Nadal got himself into a small hole at 4-2, 0-30, but made three huge serves, two of them aces, to get a foothold back in the game. Andujar still pushed him to deuce, and got to break point again, but Nadal raced to his drop shot and put it past him. He held on for a 5-2 lead.
Andujar then produced a brilliant service game and all the shots he hit remained out of reach for Nadal. But in the next game Nadal produced his best shot of the match after gaining two set points, a perfectly sliced drop shot on the run, to take the match into a decider.
After holding serve in the opening game of the third set, Andujar stepped up. Nadal countered effectively with some strong serving and brilliant returns, and overcame a scare to level the score.
Andujar overcame the disappointment of not converting a break point, and continued playing strongly.
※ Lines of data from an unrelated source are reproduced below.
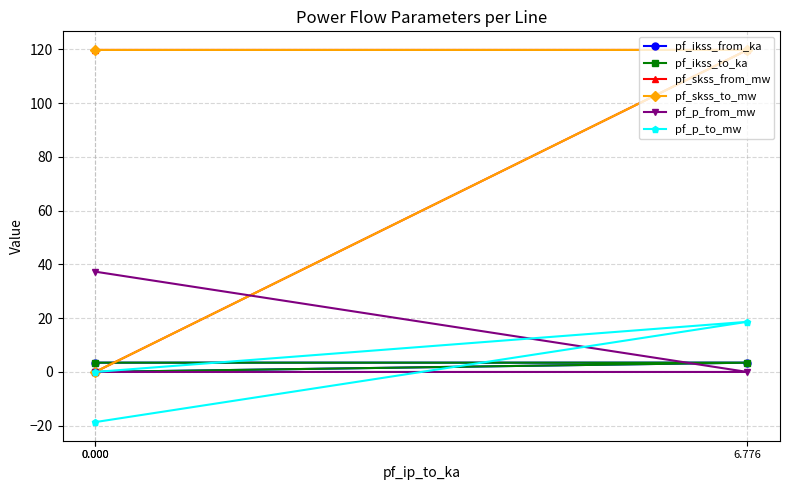

What is the sum of all pf_skss_from_mw values?

239.6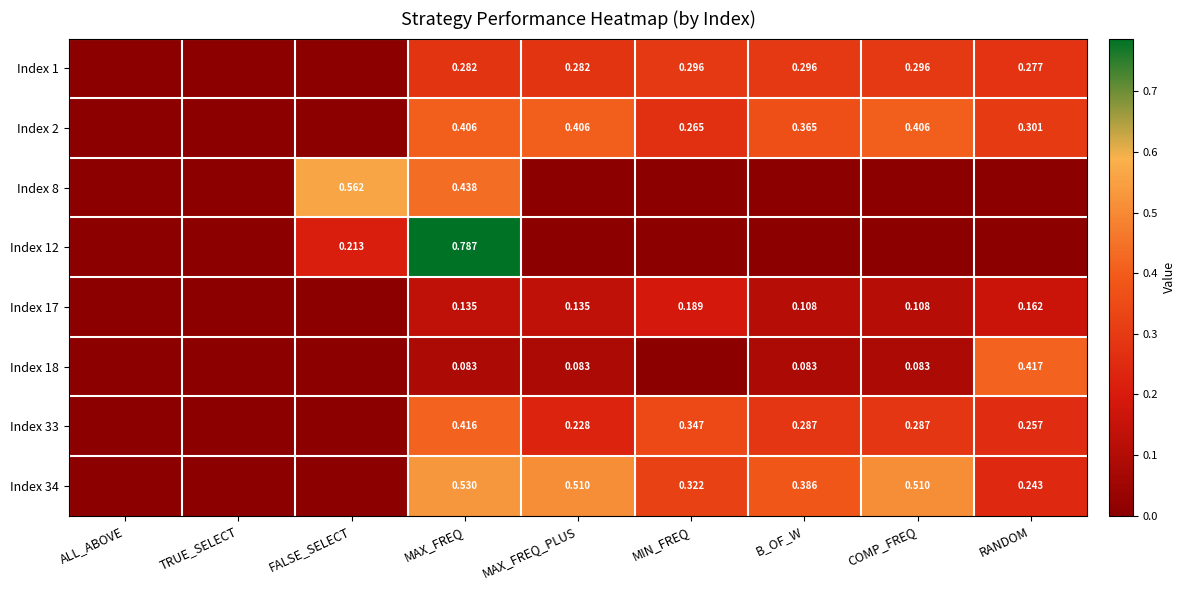

Is it true that Index 12 equals 0.0 at B_OF_W?

True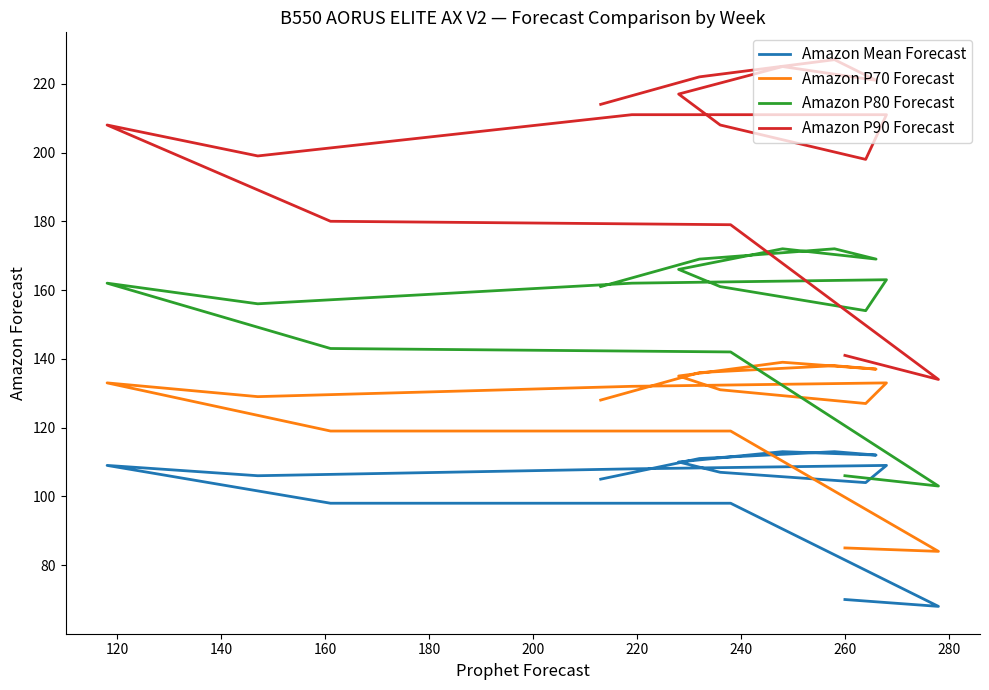

Which series has the largest range (max minus min)?

Amazon P90 Forecast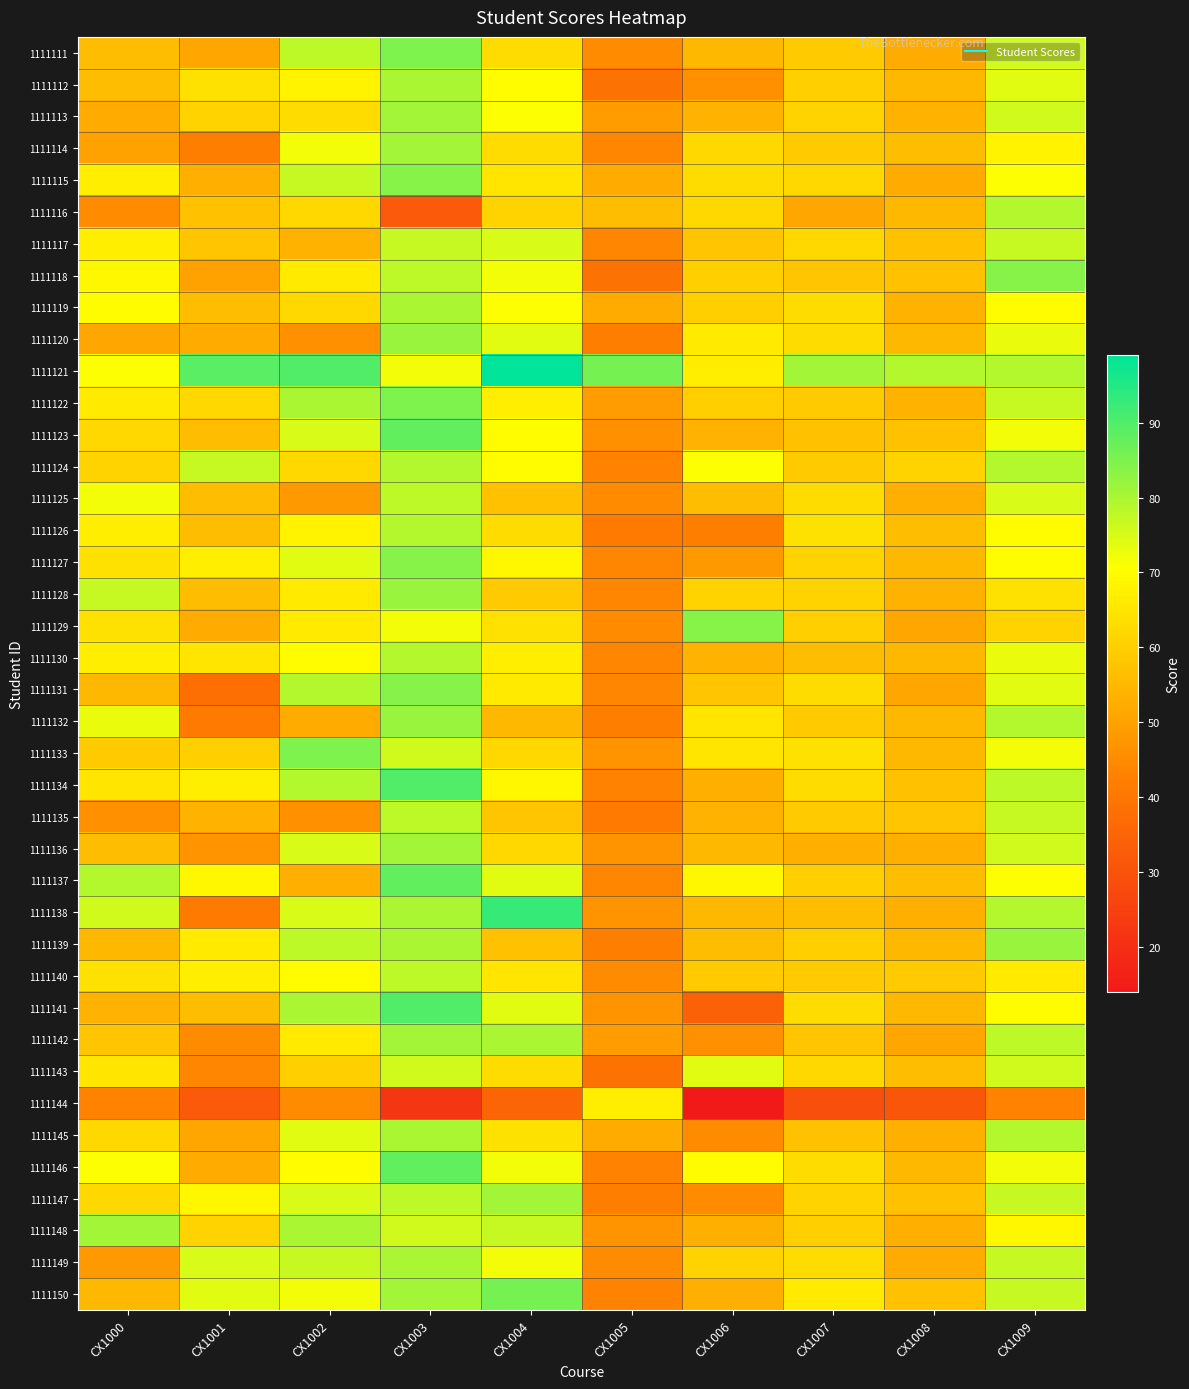

Reading right to left, list all the values displayed in this chart.

1111111: CX1009=76	CX1008=52	CX1007=59	CX1006=55	CX1005=45	CX1004=63	CX1003=85	CX1002=78	CX1001=51	CX1000=56
1111112: CX1009=74	CX1008=55	CX1007=60	CX1006=46	CX1005=39	CX1004=70	CX1003=80	CX1002=68	CX1001=64	CX1000=56
1111113: CX1009=76	CX1008=54	CX1007=61	CX1006=54	CX1005=49	CX1004=71	CX1003=81	CX1002=63	CX1001=61	CX1000=52
1111114: CX1009=68	CX1008=56	CX1007=59	CX1006=62	CX1005=44	CX1004=63	CX1003=81	CX1002=72	CX1001=42	CX1000=50
1111115: CX1009=71	CX1008=52	CX1007=62	CX1006=63	CX1005=52	CX1004=65	CX1003=84	CX1002=77	CX1001=53	CX1000=67
1111116: CX1009=79	CX1008=55	CX1007=51	CX1006=62	CX1005=56	CX1004=61	CX1003=32	CX1002=62	CX1001=57	CX1000=45
1111117: CX1009=77	CX1008=57	CX1007=62	CX1006=58	CX1005=44	CX1004=75	CX1003=77	CX1002=54	CX1001=58	CX1000=67
1111118: CX1009=84	CX1008=57	CX1007=58	CX1006=60	CX1005=39	CX1004=72	CX1003=78	CX1002=66	CX1001=50	CX1000=69
1111119: CX1009=70	CX1008=54	CX1007=63	CX1006=60	CX1005=52	CX1004=71	CX1003=80	CX1002=62	CX1001=56	CX1000=70
1111120: CX1009=73	CX1008=55	CX1007=63	CX1006=66	CX1005=42	CX1004=74	CX1003=82	CX1002=46	CX1001=52	CX1000=51
1111121: CX1009=79	CX1008=79	CX1007=81	CX1006=67	CX1005=86	CX1004=99	CX1003=72	CX1002=90	CX1001=89	CX1000=71
1111122: CX1009=77	CX1008=54	CX1007=59	CX1006=60	CX1005=49	CX1004=67	CX1003=85	CX1002=80	CX1001=62	CX1000=66
1111123: CX1009=72	CX1008=57	CX1007=57	CX1006=54	CX1005=46	CX1004=70	CX1003=88	CX1002=75	CX1001=56	CX1000=62
1111124: CX1009=79	CX1008=61	CX1007=59	CX1006=71	CX1005=43	CX1004=70	CX1003=79	CX1002=62	CX1001=77	CX1000=61
1111125: CX1009=75	CX1008=53	CX1007=63	CX1006=56	CX1005=45	CX1004=57	CX1003=78	CX1002=48	CX1001=56	CX1000=72
1111126: CX1009=70	CX1008=56	CX1007=64	CX1006=42	CX1005=41	CX1004=63	CX1003=79	CX1002=68	CX1001=56	CX1000=67
1111127: CX1009=70	CX1008=55	CX1007=61	CX1006=48	CX1005=44	CX1004=69	CX1003=84	CX1002=74	CX1001=67	CX1000=64
1111128: CX1009=64	CX1008=54	CX1007=61	CX1006=61	CX1005=44	CX1004=59	CX1003=82	CX1002=66	CX1001=56	CX1000=77
1111129: CX1009=61	CX1008=51	CX1007=60	CX1006=84	CX1005=45	CX1004=64	CX1003=72	CX1002=66	CX1001=52	CX1000=64
1111130: CX1009=73	CX1008=55	CX1007=56	CX1006=54	CX1005=44	CX1004=67	CX1003=79	CX1002=70	CX1001=65	CX1000=67
1111131: CX1009=74	CX1008=51	CX1007=63	CX1006=58	CX1005=44	CX1004=66	CX1003=84	CX1002=79	CX1001=38	CX1000=55
1111132: CX1009=79	CX1008=55	CX1007=59	CX1006=65	CX1005=42	CX1004=55	CX1003=82	CX1002=52	CX1001=41	CX1000=73
1111133: CX1009=72	CX1008=55	CX1007=64	CX1006=65	CX1005=47	CX1004=62	CX1003=76	CX1002=85	CX1001=60	CX1000=59
1111134: CX1009=78	CX1008=57	CX1007=63	CX1006=53	CX1005=43	CX1004=69	CX1003=90	CX1002=79	CX1001=67	CX1000=65
1111135: CX1009=77	CX1008=58	CX1007=59	CX1006=54	CX1005=41	CX1004=58	CX1003=78	CX1002=46	CX1001=54	CX1000=46
1111136: CX1009=76	CX1008=53	CX1007=53	CX1006=55	CX1005=47	CX1004=62	CX1003=81	CX1002=75	CX1001=47	CX1000=56
1111137: CX1009=71	CX1008=56	CX1007=60	CX1006=69	CX1005=44	CX1004=74	CX1003=88	CX1002=53	CX1001=69	CX1000=79
1111138: CX1009=79	CX1008=53	CX1007=56	CX1006=55	CX1005=47	CX1004=93	CX1003=80	CX1002=75	CX1001=41	CX1000=76
1111139: CX1009=82	CX1008=55	CX1007=60	CX1006=56	CX1005=42	CX1004=57	CX1003=80	CX1002=78	CX1001=66	CX1000=55
1111140: CX1009=66	CX1008=59	CX1007=59	CX1006=59	CX1005=45	CX1004=65	CX1003=78	CX1002=70	CX1001=67	CX1000=64
1111141: CX1009=70	CX1008=55	CX1007=63	CX1006=34	CX1005=47	CX1004=74	CX1003=90	CX1002=80	CX1001=56	CX1000=54
1111142: CX1009=78	CX1008=51	CX1007=58	CX1006=46	CX1005=49	CX1004=80	CX1003=81	CX1002=66	CX1001=45	CX1000=58
1111143: CX1009=76	CX1008=56	CX1007=62	CX1006=74	CX1005=39	CX1004=63	CX1003=76	CX1002=60	CX1001=44	CX1000=65
1111144: CX1009=43	CX1008=31	CX1007=29	CX1006=14	CX1005=67	CX1004=35	CX1003=22	CX1002=45	CX1001=32	CX1000=43
1111145: CX1009=79	CX1008=53	CX1007=57	CX1006=45	CX1005=52	CX1004=64	CX1003=80	CX1002=74	CX1001=51	CX1000=62
1111146: CX1009=72	CX1008=55	CX1007=63	CX1006=70	CX1005=43	CX1004=72	CX1003=88	CX1002=70	CX1001=52	CX1000=71
1111147: CX1009=77	CX1008=57	CX1007=61	CX1006=45	CX1005=42	CX1004=81	CX1003=78	CX1002=75	CX1001=69	CX1000=62
1111148: CX1009=69	CX1008=53	CX1007=60	CX1006=53	CX1005=47	CX1004=77	CX1003=76	CX1002=80	CX1001=61	CX1000=81
1111149: CX1009=77	CX1008=52	CX1007=63	CX1006=61	CX1005=45	CX1004=72	CX1003=80	CX1002=77	CX1001=75	CX1000=48
1111150: CX1009=77	CX1008=57	CX1007=66	CX1006=53	CX1005=43	CX1004=86	CX1003=81	CX1002=72	CX1001=74	CX1000=55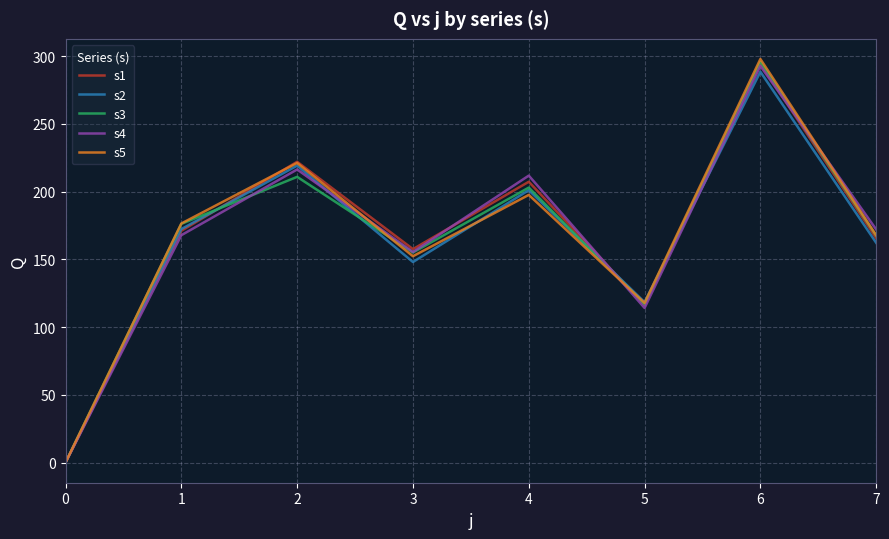

In s3, how many points are lower than both neighbors (excluding endpoints)?

2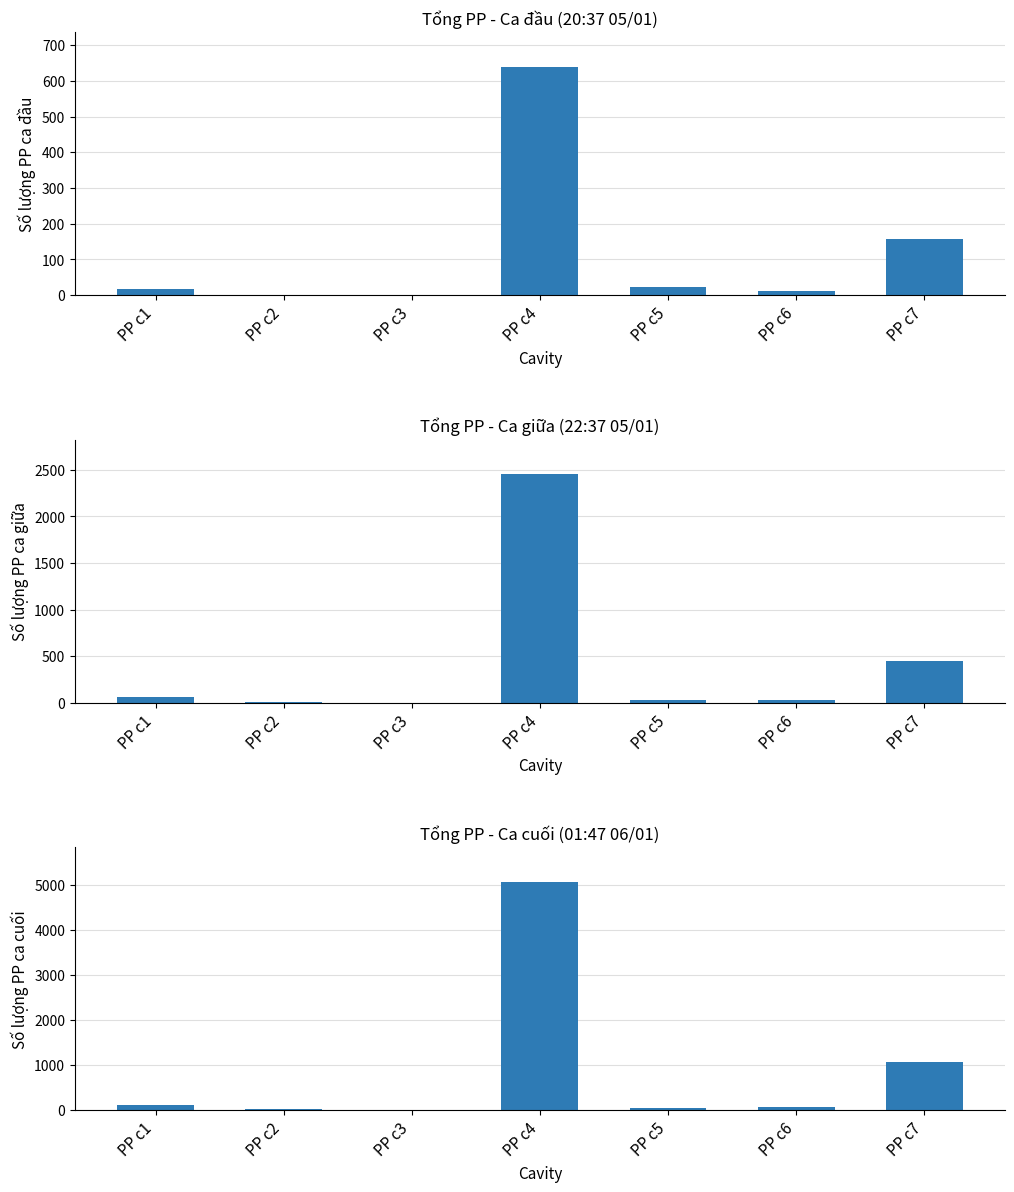

What is the value of the Số lượng PP ca giữa bar at the 2nd from the left?

7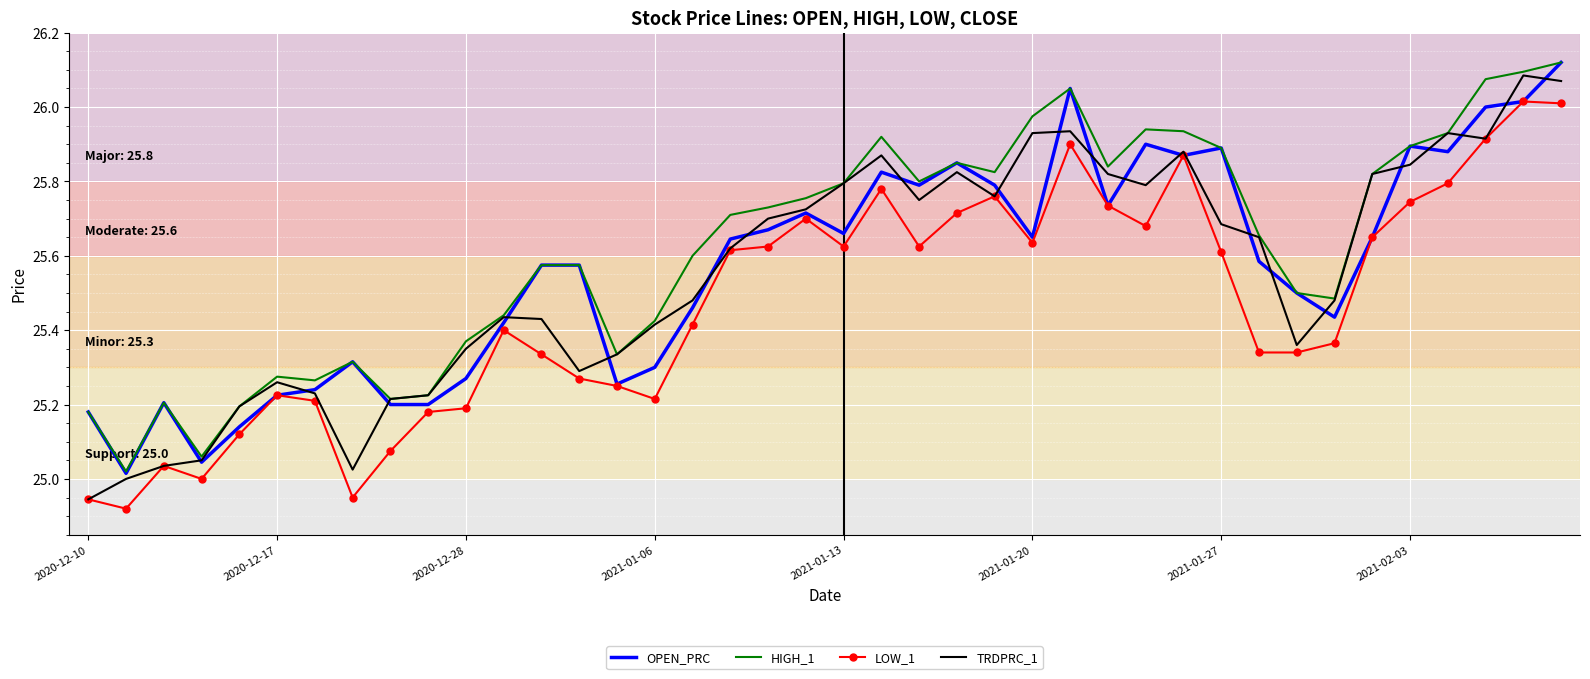

True or false: HIGH_1 and LOW_1 intersect in this chart.

False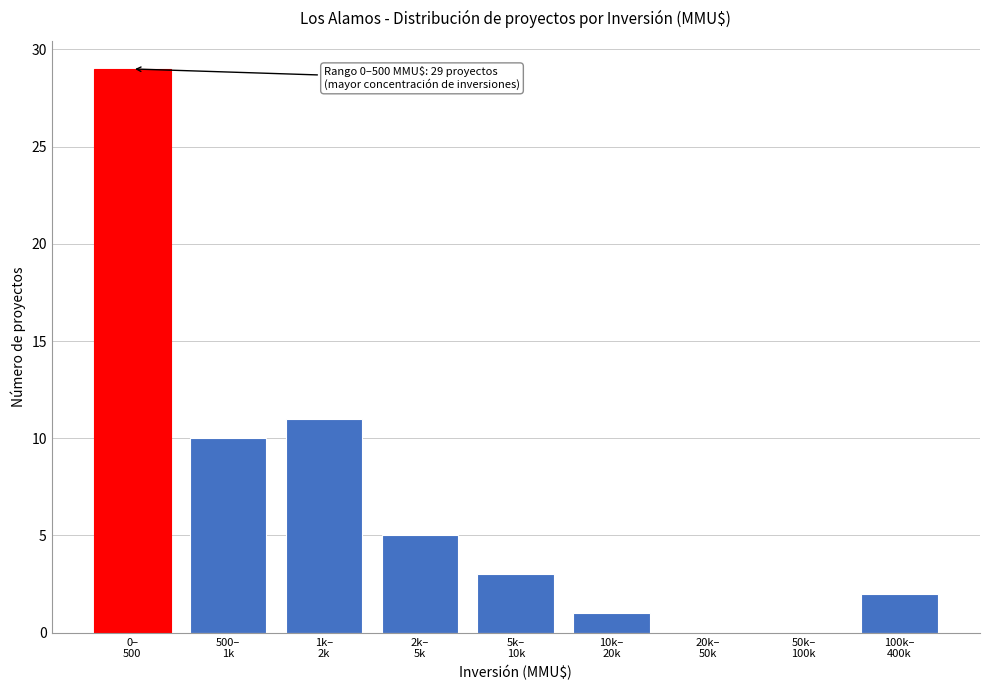

What is the sum of all values?

61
Nadal stepped up too, but it wasn’t good enough to prevent Andujar from taking a 2-1 lead.
Again, it was Andujar who was the aggressor. He took full advantage of Nadal’s second serves and got an opportunity to break again. Nadal was resilient, and showed his authority with the right serves and shots at the right moment, and held on for 2-2.
At 30-30 in the next game, Nadal had an excellent opportunity to get to break point, with the whole court to aim for, but he went for the sideline, and missed it, giving Andujar game point. He converted it with a superb drop volley, wrong-footing Nadal.
Nadal looked to be in control in the next game, but a second time violation made him lose his first serve and a double fault gave Andujar a look at 40-30. But Nadal served well and got himself out of trouble to level the scores at 3-3.
In apparent command of the game at 40-15, Andujar lost the plot. Nadal finally played like the champion he is, and made Andujar run from end to end. He gained a break point, and controlled the point right from the start and pulled the trigger after cornering Andujar to the right side, to give him what looked like a decisive break.
But Andujar still wasn’t out of it. He got a couple of opportunities to break right back, and used his wide angled forehand to hit a solid winner off Nadal’s serve and take the game. A quick hold followed for Andujar, which left Nadal serving to stay in the match.
Nadal held his nerve and played clinically to fight away a determined Andujar. He was down 15-30 but he used his fail safe ploy of attacking Andujar’s backhand and held on for 5-5.
Andujar had no trouble holding serve on his own. This time, Nadal didn’t give him a chance as he raced away and forced a tie break to decide the match.
What followed was one of the most incredible passages of play so far this year and one of the rare times when Nadal has been pushed really really hard to get a victory on clay. The tie-break was nerve-racking for both sets of fans and the general crowd, as it swung one way and the other.
Both players initially struggled to gain points on their serve and then struggled to get an advantage on the opponent’s serve. There were mini breaks exchanged back and forth, with each player producing one brilliant shot after the other. Nadal saved two match points, and squandered three of his own, before he reached his fourth match point at 11-10, and it was the first one on his serve.
He won the match as Andujar fired one into the net, and Nadal’s reaction said it all. He was below par throughout the match, was clearly having some sign of trouble with his back, but his indomitable spirit carried him through.
With this victory, Nadal has made it three finals out of three tournaments in 2014 and 17 out of 20 finals since he made his return in February last year. He now faces Alexander Dolgopolov for a shot at the Rio title.